§ **WHAT TO DO**
**1.** According to the local Moran passage, what does local_moran compute when the weights parameter is left at NULL?
**2.** Extend the local Moran passage with a few more sentences after its final line.

§ **SOURCE DOCUMENT**
= = = = = = =
It is important to note the default parameters of local_moran. These include permutations = 999, significance_cutoff = .05, and weights = NULL. Permutations is the number of permutations used in computing the reference distributions of the local statistic for each location. Significance_cutoff or alpha is the cutoff significance level. The weights parameter is where we specify the weights used for the computation of the local statistics. In the NULL case, 1st order queen contiguity are computed.

w <- queen_weights(guerry)
lisa <- local_moran(w, guerry['Donatns'])
lisa_map(guerry, lisa)

To get a significance map for the local moran, we use significance_map. Default number of permutations is 999, the alpha level is .05.

significance_map(guerry, lisa)
= = = = = = =
§ **DATA FOR ANALYSIS**

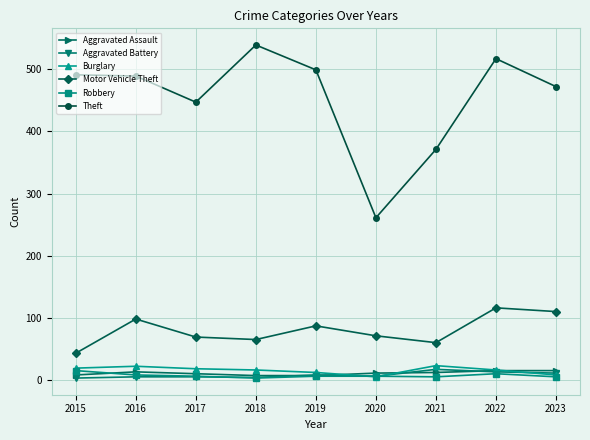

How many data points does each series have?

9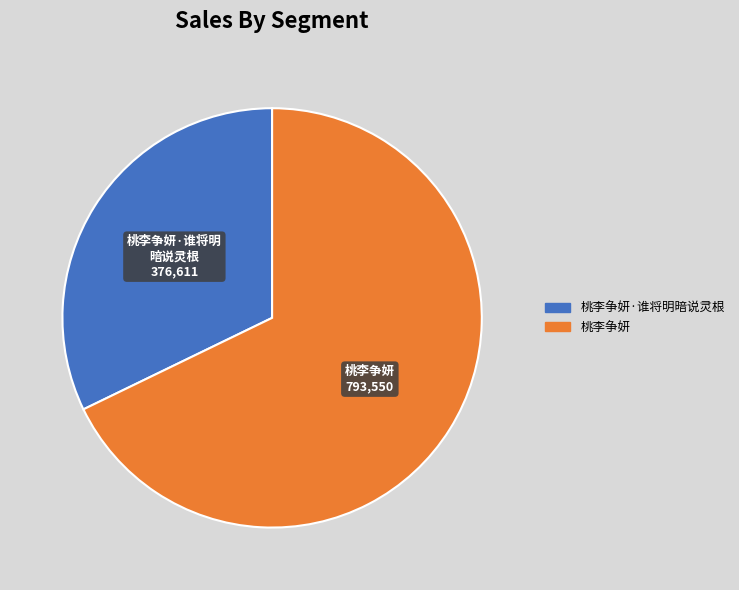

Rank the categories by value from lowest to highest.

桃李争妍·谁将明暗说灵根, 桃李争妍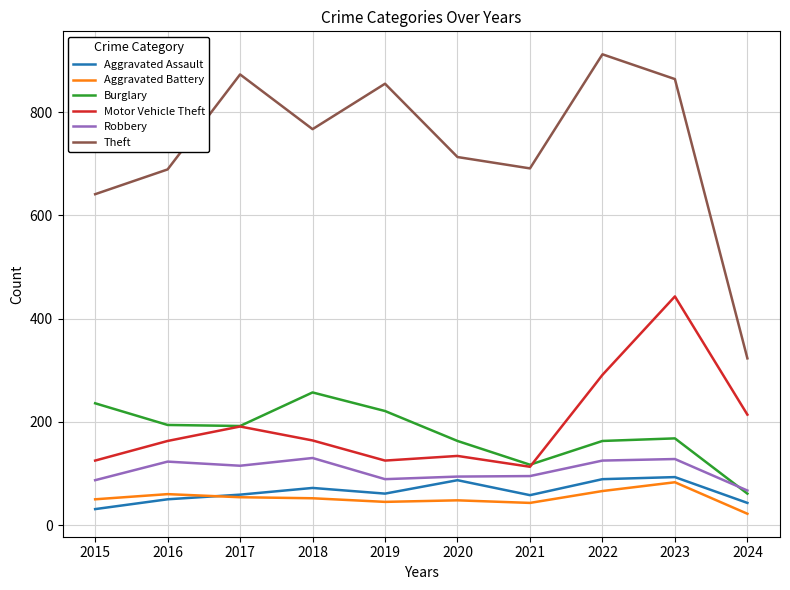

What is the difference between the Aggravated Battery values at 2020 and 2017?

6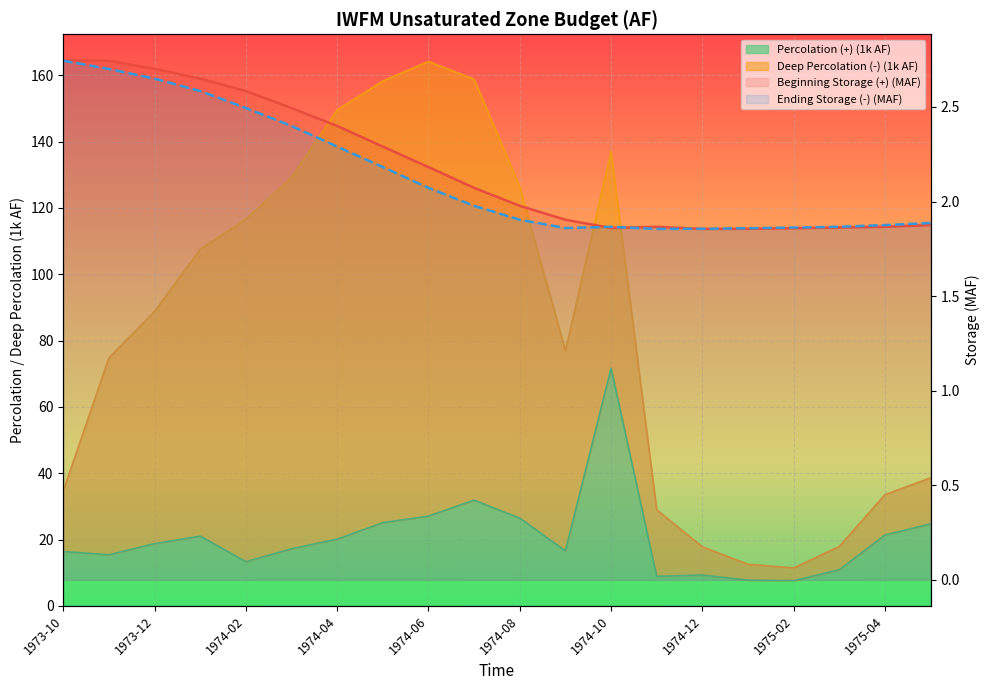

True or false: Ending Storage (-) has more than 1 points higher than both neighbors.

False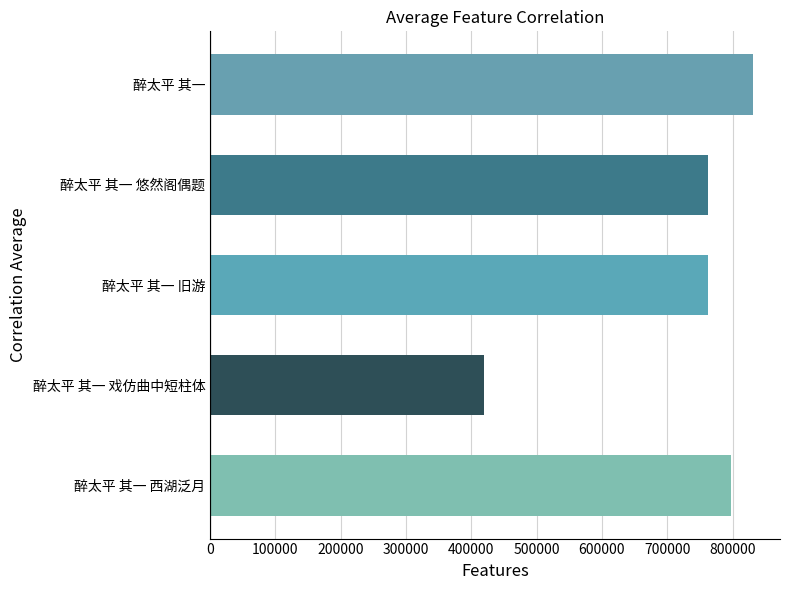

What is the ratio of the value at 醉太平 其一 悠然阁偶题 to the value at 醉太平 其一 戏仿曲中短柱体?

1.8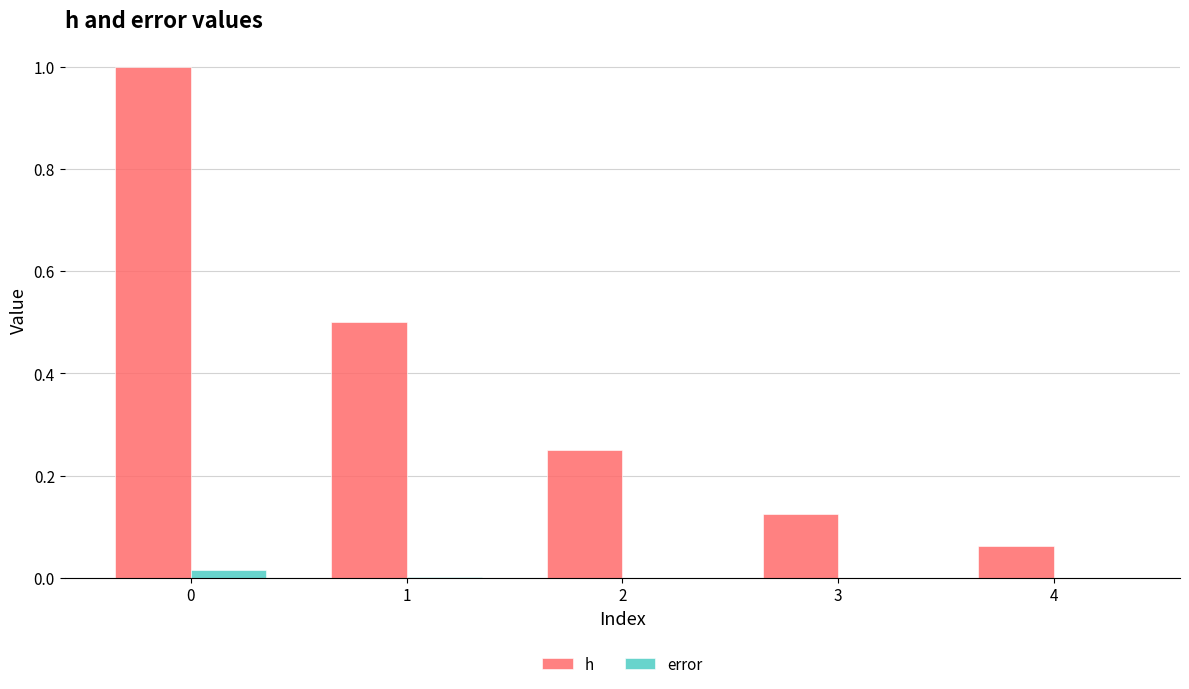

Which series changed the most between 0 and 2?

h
= = = = = = =
§ **RESPONSES BY TASK**
**1.** First-order queen contiguity weights.

**2.**
12.2.2.1 tmap additions

With the mapping functions of lisa_map, additional tmap layers can be added with the + operator. This gives the maps strong formatting options. With tm_borders, we can make the borders of the local moran map more distinct. Withtm_layout we can add a title and move the legend to the outside of the map. There many more formatting options, including tmap_arrange, which we used earlier.

lisa_map(guerry, lisa) +
  tm_borders() +
  tm_layout(title = "Local Moran Cluster Map of Donatns", legend.outside = TRUE)

We can set the tmap mode to “view”” to get an interactive base map with tmap_mode.

tmap_mode("view")
lisa_map(guerry, lisa) +
  tm_borders() +
  tm_layout(title = "Local Moran Cluster Map of Donatns",legend.outside = TRUE)